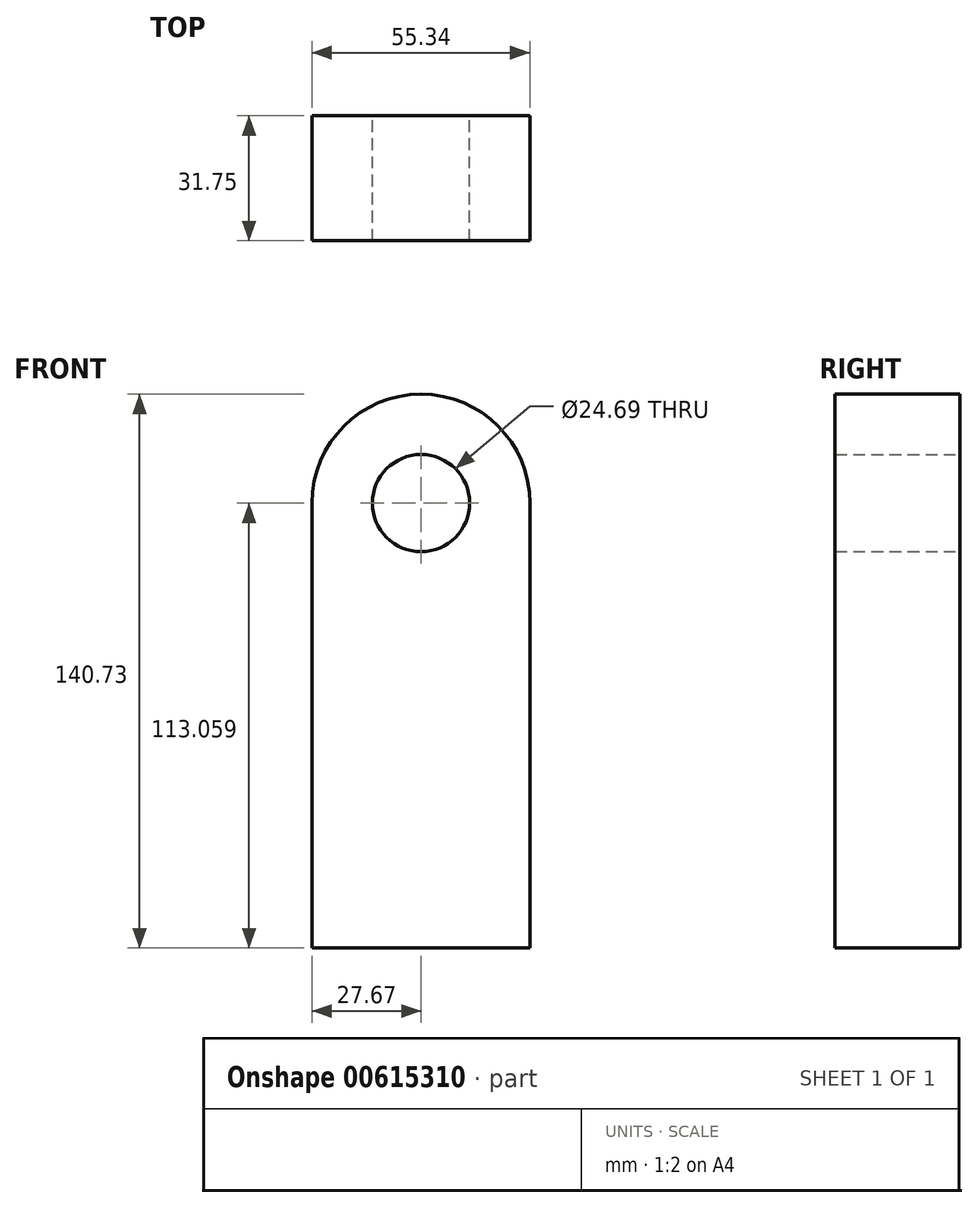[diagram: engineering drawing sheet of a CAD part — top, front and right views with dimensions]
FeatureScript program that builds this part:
◆ ◆ ◆ ◆ ◆ ◆ ◆
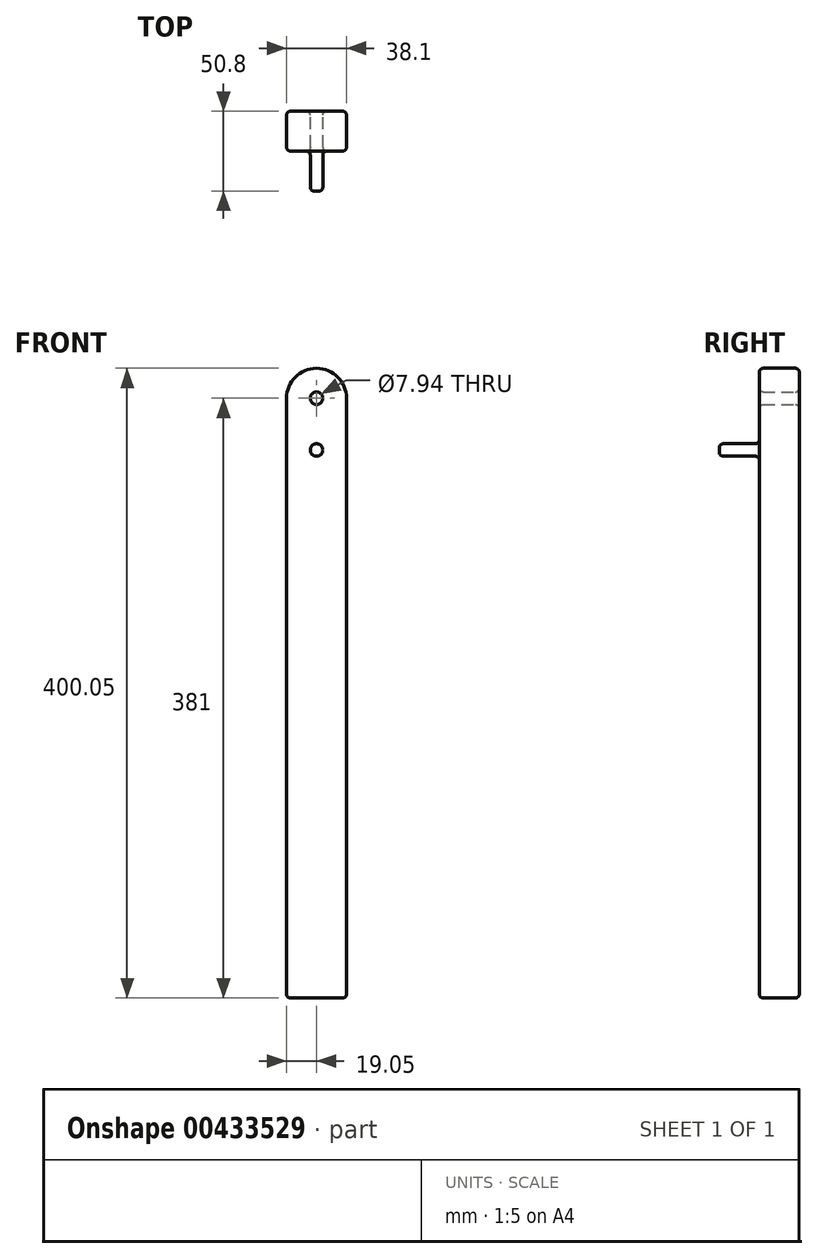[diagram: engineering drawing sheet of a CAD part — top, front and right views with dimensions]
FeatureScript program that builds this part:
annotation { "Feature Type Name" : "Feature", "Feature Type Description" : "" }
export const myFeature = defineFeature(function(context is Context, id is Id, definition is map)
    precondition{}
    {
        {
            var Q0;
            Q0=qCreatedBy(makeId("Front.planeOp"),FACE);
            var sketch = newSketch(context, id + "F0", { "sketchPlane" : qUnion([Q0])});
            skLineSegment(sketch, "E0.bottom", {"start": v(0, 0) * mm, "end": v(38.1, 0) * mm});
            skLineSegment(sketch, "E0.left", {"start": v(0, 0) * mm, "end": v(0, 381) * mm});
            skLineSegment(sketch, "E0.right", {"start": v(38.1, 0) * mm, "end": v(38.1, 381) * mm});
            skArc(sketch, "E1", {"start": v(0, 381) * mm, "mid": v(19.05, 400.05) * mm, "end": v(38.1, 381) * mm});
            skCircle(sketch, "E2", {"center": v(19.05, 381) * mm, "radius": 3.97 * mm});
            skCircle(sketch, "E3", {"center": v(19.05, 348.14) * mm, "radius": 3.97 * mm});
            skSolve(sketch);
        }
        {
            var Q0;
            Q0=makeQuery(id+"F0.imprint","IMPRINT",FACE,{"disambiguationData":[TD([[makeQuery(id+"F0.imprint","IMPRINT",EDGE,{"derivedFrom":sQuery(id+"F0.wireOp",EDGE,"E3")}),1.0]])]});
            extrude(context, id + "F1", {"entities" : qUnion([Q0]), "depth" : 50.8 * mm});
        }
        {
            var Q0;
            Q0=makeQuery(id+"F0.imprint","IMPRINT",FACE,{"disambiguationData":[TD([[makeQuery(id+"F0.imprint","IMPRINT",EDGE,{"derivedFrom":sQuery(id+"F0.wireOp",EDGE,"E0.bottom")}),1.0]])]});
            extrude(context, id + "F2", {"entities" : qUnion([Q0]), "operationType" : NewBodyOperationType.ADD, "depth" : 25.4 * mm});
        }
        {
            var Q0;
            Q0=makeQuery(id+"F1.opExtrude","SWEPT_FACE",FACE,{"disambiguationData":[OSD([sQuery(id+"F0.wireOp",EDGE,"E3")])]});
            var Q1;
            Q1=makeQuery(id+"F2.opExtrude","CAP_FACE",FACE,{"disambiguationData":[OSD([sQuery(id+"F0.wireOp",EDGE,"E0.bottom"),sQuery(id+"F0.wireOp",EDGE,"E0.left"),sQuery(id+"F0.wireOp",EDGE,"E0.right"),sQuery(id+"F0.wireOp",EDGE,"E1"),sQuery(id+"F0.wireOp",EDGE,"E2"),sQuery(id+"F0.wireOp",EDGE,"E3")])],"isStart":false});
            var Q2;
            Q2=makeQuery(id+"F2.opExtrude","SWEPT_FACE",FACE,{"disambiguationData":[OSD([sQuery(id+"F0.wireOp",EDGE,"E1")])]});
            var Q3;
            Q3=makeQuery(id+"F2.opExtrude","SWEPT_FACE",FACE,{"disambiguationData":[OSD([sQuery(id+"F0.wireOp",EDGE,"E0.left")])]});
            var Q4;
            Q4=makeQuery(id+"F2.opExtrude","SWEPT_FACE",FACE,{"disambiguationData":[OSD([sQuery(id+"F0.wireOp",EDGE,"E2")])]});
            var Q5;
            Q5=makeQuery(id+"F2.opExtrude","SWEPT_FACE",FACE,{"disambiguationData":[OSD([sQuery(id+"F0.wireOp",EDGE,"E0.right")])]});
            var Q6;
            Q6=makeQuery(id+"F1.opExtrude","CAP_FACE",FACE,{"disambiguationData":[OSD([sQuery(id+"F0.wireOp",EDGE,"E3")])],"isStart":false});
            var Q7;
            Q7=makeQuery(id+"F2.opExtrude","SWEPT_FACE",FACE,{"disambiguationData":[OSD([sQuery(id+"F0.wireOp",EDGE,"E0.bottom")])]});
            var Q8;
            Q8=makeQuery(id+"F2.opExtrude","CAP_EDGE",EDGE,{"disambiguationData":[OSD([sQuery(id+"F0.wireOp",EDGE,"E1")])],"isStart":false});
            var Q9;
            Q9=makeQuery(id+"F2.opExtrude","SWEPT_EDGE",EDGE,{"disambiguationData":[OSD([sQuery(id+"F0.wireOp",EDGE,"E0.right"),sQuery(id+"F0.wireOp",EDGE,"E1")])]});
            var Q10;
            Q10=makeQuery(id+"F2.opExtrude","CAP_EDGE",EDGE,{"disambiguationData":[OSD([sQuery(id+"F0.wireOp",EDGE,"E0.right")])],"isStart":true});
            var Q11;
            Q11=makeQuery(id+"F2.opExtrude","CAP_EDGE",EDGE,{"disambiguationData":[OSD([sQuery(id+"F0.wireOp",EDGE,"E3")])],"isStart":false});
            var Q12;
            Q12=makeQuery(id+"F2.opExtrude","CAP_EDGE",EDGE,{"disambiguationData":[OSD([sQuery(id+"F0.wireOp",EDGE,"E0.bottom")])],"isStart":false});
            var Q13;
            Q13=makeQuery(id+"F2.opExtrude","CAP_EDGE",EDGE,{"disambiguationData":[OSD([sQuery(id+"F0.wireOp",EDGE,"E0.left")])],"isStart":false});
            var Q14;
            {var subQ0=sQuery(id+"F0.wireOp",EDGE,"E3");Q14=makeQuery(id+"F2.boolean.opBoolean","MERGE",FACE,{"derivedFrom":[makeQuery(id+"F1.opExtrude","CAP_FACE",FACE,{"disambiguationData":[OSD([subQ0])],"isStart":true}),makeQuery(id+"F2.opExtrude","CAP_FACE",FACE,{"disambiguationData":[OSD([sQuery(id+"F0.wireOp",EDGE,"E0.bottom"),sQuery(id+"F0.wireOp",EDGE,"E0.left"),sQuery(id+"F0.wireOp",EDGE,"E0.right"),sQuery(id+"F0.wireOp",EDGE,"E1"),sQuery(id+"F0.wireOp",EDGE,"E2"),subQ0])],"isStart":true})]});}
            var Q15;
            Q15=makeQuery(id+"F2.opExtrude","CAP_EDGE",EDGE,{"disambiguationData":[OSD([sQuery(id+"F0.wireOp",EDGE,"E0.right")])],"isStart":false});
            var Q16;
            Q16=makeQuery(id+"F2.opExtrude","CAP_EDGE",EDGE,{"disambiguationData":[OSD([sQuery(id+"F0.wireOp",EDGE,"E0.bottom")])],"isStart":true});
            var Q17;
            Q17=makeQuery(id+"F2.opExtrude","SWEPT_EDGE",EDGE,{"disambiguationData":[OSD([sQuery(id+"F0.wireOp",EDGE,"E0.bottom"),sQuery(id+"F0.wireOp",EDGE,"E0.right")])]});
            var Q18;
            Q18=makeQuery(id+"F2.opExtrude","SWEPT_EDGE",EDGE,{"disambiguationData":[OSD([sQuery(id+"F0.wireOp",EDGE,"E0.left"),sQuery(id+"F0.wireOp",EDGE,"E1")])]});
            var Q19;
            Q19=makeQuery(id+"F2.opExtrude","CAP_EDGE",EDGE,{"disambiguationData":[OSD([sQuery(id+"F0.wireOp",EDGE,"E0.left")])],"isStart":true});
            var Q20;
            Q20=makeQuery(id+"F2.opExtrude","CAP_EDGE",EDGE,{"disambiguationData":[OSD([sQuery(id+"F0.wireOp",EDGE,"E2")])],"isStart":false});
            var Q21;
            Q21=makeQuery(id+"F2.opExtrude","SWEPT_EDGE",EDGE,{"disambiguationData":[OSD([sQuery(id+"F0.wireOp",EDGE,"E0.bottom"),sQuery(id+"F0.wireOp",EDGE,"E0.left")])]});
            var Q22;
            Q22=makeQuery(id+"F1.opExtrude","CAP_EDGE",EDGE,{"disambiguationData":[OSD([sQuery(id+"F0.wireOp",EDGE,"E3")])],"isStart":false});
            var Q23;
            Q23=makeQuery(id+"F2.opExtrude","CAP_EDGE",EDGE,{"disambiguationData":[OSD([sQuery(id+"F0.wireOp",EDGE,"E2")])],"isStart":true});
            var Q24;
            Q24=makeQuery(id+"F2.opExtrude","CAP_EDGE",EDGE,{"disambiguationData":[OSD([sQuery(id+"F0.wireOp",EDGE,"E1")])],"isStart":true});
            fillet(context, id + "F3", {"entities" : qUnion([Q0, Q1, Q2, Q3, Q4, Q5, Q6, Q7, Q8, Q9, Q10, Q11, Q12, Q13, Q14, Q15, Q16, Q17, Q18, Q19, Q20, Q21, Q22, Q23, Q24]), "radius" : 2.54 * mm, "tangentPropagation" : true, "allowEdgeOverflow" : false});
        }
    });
◆ ◆ ◆ ◆ ◆ ◆ ◆
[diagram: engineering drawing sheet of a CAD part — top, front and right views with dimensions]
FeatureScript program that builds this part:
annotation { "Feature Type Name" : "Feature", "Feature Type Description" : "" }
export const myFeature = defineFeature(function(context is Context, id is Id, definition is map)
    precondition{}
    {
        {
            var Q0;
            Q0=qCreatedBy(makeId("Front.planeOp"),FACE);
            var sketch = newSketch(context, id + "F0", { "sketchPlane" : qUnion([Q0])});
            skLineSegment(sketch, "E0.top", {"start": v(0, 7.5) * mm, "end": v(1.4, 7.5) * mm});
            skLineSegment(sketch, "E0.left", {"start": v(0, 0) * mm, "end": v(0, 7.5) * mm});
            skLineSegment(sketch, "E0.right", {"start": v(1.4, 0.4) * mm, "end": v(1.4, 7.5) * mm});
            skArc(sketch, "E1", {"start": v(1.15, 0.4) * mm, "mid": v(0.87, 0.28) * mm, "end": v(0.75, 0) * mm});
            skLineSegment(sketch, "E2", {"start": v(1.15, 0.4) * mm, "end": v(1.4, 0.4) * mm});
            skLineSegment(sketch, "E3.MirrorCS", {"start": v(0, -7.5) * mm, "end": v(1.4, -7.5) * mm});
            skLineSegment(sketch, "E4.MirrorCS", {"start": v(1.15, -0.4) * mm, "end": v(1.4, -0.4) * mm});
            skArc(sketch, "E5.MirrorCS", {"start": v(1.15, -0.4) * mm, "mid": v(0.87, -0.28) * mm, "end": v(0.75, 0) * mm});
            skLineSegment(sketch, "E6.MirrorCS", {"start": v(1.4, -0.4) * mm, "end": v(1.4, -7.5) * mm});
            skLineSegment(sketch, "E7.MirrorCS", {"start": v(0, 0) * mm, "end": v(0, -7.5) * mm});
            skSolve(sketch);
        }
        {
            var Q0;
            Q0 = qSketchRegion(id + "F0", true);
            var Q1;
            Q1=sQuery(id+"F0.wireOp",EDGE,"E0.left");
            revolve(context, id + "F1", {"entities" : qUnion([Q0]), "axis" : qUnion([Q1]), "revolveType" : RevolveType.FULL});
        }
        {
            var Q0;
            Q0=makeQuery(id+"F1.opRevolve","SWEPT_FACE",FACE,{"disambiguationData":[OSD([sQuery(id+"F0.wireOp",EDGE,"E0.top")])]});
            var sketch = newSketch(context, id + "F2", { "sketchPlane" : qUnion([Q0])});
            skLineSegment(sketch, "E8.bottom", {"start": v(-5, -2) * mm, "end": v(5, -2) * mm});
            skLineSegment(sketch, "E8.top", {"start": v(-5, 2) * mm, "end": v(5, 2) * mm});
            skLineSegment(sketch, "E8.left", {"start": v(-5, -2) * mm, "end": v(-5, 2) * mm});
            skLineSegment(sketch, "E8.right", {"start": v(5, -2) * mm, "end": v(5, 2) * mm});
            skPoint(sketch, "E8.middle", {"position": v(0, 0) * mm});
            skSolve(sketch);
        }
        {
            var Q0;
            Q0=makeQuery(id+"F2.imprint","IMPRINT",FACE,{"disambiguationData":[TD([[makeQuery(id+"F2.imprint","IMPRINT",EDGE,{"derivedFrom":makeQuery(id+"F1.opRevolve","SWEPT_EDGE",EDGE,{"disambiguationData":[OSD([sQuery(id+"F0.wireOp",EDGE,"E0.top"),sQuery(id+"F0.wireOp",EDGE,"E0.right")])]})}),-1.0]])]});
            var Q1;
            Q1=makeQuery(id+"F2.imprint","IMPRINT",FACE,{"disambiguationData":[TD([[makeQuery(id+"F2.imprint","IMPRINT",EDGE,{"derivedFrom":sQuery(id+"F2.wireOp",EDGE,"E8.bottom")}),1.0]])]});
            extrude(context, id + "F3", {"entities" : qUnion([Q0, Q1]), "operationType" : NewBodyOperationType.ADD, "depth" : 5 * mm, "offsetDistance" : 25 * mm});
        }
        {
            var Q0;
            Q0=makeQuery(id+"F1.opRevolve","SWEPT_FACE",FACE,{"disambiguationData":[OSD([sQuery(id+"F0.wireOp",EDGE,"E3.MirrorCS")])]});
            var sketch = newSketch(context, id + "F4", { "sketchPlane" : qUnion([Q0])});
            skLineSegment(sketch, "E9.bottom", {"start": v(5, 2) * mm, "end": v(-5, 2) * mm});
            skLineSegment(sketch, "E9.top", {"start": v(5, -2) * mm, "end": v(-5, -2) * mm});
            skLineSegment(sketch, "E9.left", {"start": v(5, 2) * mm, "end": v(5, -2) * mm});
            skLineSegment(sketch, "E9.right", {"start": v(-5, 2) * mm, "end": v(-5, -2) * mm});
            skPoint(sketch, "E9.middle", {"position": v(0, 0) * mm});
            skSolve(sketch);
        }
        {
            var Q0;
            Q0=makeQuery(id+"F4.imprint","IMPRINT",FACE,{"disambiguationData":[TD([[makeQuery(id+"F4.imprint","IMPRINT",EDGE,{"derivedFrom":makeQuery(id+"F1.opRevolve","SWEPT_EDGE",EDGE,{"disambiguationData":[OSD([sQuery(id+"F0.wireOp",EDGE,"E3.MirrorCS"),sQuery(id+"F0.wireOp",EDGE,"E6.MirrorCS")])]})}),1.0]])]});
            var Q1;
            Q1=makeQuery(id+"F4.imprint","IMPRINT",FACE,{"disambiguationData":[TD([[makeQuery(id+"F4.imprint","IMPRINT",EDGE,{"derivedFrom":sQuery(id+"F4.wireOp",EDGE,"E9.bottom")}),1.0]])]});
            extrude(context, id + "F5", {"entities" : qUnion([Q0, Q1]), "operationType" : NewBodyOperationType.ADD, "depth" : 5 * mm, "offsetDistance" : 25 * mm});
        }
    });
◆ ◆ ◆ ◆ ◆ ◆ ◆
*What you need to do*
Count the lines in the items above that contain the string "IMPRINT", where case matters. Reply with only the number.

*Exercise response*
6